Darden expects to receive net cash proceeds, after tax and transaction costs, of approximately USD1.6 billion, of which approximately USD1.0 billion will be used to retire outstanding debt.
The remaining net proceeds of approximately USD500 million to USD600 million will be deployed for a new share repurchase program of up to USD700 million in fiscal 2015.
In addition to strengthening the company's credit metrics, with the lower debt levels and reduced outstanding share count, Darden expects to maintain its current quarterly dividend of USD0.55 per share, or USD2.20 annually.
The agreement is the culmination of a process to maximise the value potential of a sale or spin-off of Red Lobster and its real estate assets. As part of this process, the company and its advisors directly contacted a broad universe of potential financial and strategic buyers to purchase the Red Lobster business. In addition, a significant number of real estate buyers were also contacted to facilitate attractive sale-leaseback financing for the purchase of the Red Lobster business.
Chuck Ledsinger, lead director of Darden's board of directors, says: "Today's announcement is the culmination of a highly competitive process designed to maximise the value of the Red Lobster business and better position Darden for success. The structure of the agreement enables us to capture the value of Red Lobster and establish a market validated valuation of its real estate, while also enabling us to avoid the risks associated with continuing to operate the business in the current challenging environment. As we move forward, we remain committed to building on Darden's leadership and will continue to focus on optimising all of the company's assets, including its real estate."

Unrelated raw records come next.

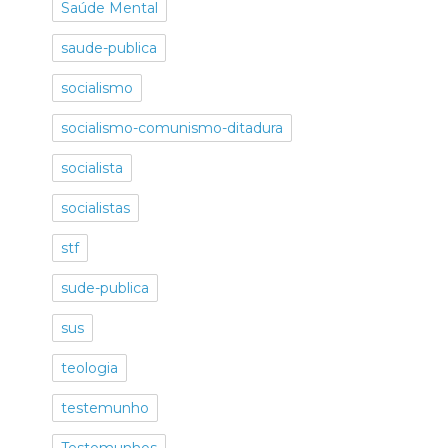
Saúde Mental
saude-publica
socialismo
socialismo-comunismo-ditadura
socialista
socialistas
stf
sude-publica
sus
teologia
testemunho
Testemunhos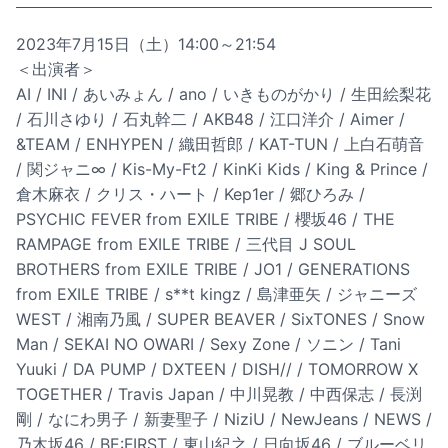
2023年7月15日（土）14:00～21:54
＜出演者＞
AI / INI / あいみょん / ano / いきものがかり / 生田絵梨花
/ 石川さゆり / 石丸幹二 / AKB48 / 江口洋介 / Aimer /
&TEAM / ENHYPEN / 織田哲郎 / KAT-TUN / 上白石萌音
/ 関ジャニ∞ / Kis-My-Ft2 / KinKi Kids / King & Prince /
倉木麻衣 / クリス・ハート / Kep1er / 郷ひろみ /
PSYCHIC FEVER from EXILE TRIBE / 櫻坂46 / THE
RAMPAGE from EXILE TRIBE / 三代目 J SOUL
BROTHERS from EXILE TRIBE / JO1 / GENERATIONS
from EXILE TRIBE / s**t kingz / 島津亜矢 / ジャニーズ
WEST / 湘南乃風 / SUPER BEAVER / SixTONES / Snow
Man / SEKAI NO OWARI / Sexy Zone / ソニン / Tani
Yuuki / DA PUMP / DXTEEN / DISH// / TOMORROW X
TOGETHER / Travis Japan / 中川晃教 / 中西保志 / 長渕
剛 / なにわ男子 / 新妻聖子 / NiziU / NewJeans / NEWS /
乃木坂46 / BE:FIRST / 東山紀之 / 日向坂46 / ブルーベリ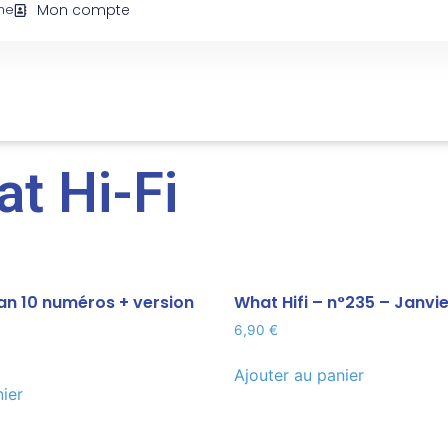
ne
Mon compte
t Hi-Fi
 an 10 numéros + version
What Hifi – n°235 – Janvi
6,90
€
Ajouter au panier
nier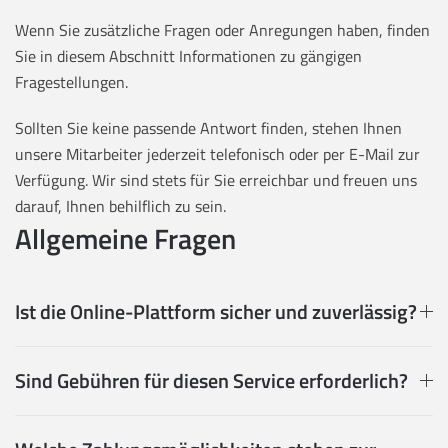
Wenn Sie zusätzliche Fragen oder Anregungen haben, finden
Sie in diesem Abschnitt Informationen zu gängigen
Fragestellungen.
Sollten Sie keine passende Antwort finden, stehen Ihnen
unsere Mitarbeiter jederzeit telefonisch oder per E-Mail zur
Verfügung. Wir sind stets für Sie erreichbar und freuen uns
darauf, Ihnen behilflich zu sein.
Allgemeine Fragen
Ist die Online-Plattform sicher und zuverlässig?
Sind Gebühren für diesen Service erforderlich?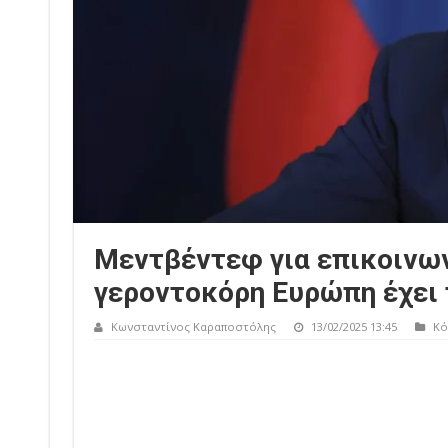
Μεντβέντεφ για επικοινων
γεροντοκόρη Ευρώπη έχει 
Κωνσταντίνος Καραποστόλης
13/02/2025 13:45
Κό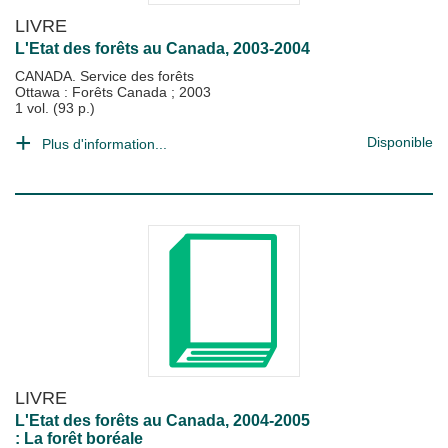
LIVRE
L'Etat des forêts au Canada, 2003-2004
CANADA. Service des forêts
Ottawa : Forêts Canada
;
2003
1 vol. (93 p.)
Disponible
Plus d'information...
LIVRE
L'Etat des forêts au Canada, 2004-2005
: La forêt boréale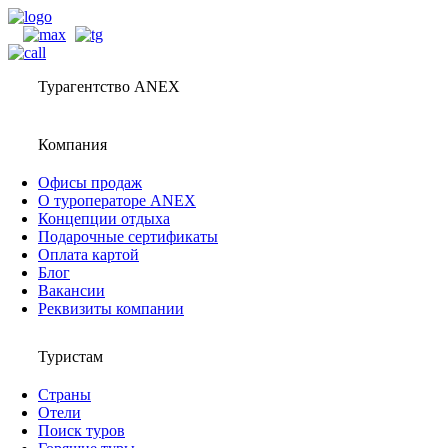
Турагентство ANEX
Компания
Офисы продаж
О туроператоре ANEX
Концепции отдыха
Подарочные сертификаты
Оплата картой
Блог
Вакансии
Реквизиты компании
Туристам
Страны
Отели
Поиск туров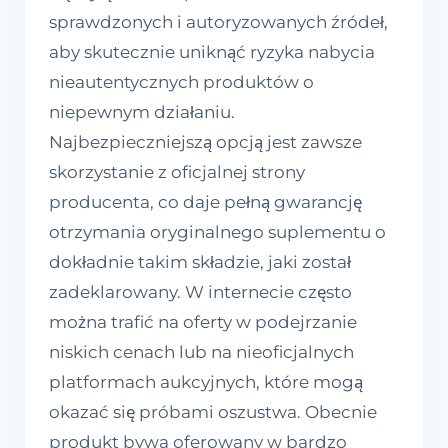
sprawdzonych i autoryzowanych źródeł,
aby skutecznie uniknąć ryzyka nabycia
nieautentycznych produktów o
niepewnym działaniu.
Najbezpieczniejszą opcją jest zawsze
skorzystanie z oficjalnej strony
producenta, co daje pełną gwarancję
otrzymania oryginalnego suplementu o
dokładnie takim składzie, jaki został
zadeklarowany. W internecie często
można trafić na oferty w podejrzanie
niskich cenach lub na nieoficjalnych
platformach aukcyjnych, które mogą
okazać się próbami oszustwa. Obecnie
produkt bywa oferowany w bardzo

Clarence Otis, Darden's chairman and CEO, says: "Over the past months, we have had extensive conversations with our shareholders about Darden and the company's strategic direction. By enabling us to bolster the company's financial foundation and increase our focus on the Olive Garden brand renaissance programme, we believe this agreement addresses key issues that our shareholders have raised, including the need to preserve the company's dividend and regain momentum at Olive Garden. At the same time, it provides Red Lobster and its dedicated employees and leadership team with a partner who has a strong track record in the industry and is as equally dedicated to Red Lobster's success. Our board and management team are highly focused on enhancing shareholder value, and we believe this transaction is consistent with the efforts underway to deliver on this responsibility."